What needs to be done: In the evidence notes, what margin did the Harvard-depth re-framing of Q-014 reach?

Reading passage:
Empirical evidence (cited inline in step 6)

Q-014 V5+ alignment-axiom verify-tier (2026-05-05T05:44 BST)

  • Original framing under refined-prompt v3.9 used 14 criteria + ~45-min research and reached margin 0.21 (borderline).
  • Rich-fragility-signal “there seems to be a lot of uncertainty” triggered manual escalation to Harvard-depth.
  • Harvard-depth re-framing extended frame to 16 criteria (+c4b sssom-java compatibility + c15 A-20 IRI-verification-scar) and lifted margin to 0.38 ROBUST~81% growth in margin.
  • Three substrate-correcting findings: curation_rule MappingSet-level NOT per-row; extension_definitions YAML metadata preserved by sssom-py 0.4.19; sssom-java —extensions-to-other round-trips losslessly.
  • Result: V5+ at Wsum 4.69 margin 0.38 ROBUST; A-21 CI gates 25 → 27 (TWO new gates); A-158; arch-state v3.53.

Q-015 λ.η Wills follow-through (2026-05-05 BST; Rich asked for Harvard-depth explicitly)

  • Spike 5 substrate (2026-05-03) had locked λ.ζ at margin 0.41 with 14 criteria. Rich explicitly asked for Harvard-depth re-research before Q-015 framing.
  • Harvard-depth surfaced 4 post-Spike-5 substrate-correcting findings:
    1. EUDI ARF advanced from Spike 5’s v1.4 → v2.8.0 (~7 month spec advancement; end-of-2026 EU member state wallet deadline)
    2. W3C VC 2.0 family — JOSE/COSE securing pathway now W3C Rec (May 2025) alongside SD-JWT VC + Data Integrity (substrate cited only SD-JWT VC)
    3. Render Method + Confidence Method publishing as Recommendations September 2026
    4. Government response to Law Commission Modernising Wills Law Final Report deadline 16 May 2026 = T-11 days from now (Phase-1.5+ trigger may fire mid-Phase-1 build)
  • Frame extended 14 → 17 criteria (+c16 EUDI ARF v2.8.0 + W3C VC 2.0 family conformance; +c17 Q-005..Q-014 cascade alignment).

Stored data:

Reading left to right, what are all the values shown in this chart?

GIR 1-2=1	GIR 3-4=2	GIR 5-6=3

Solution below: A margin of 0.38, rated ROBUST.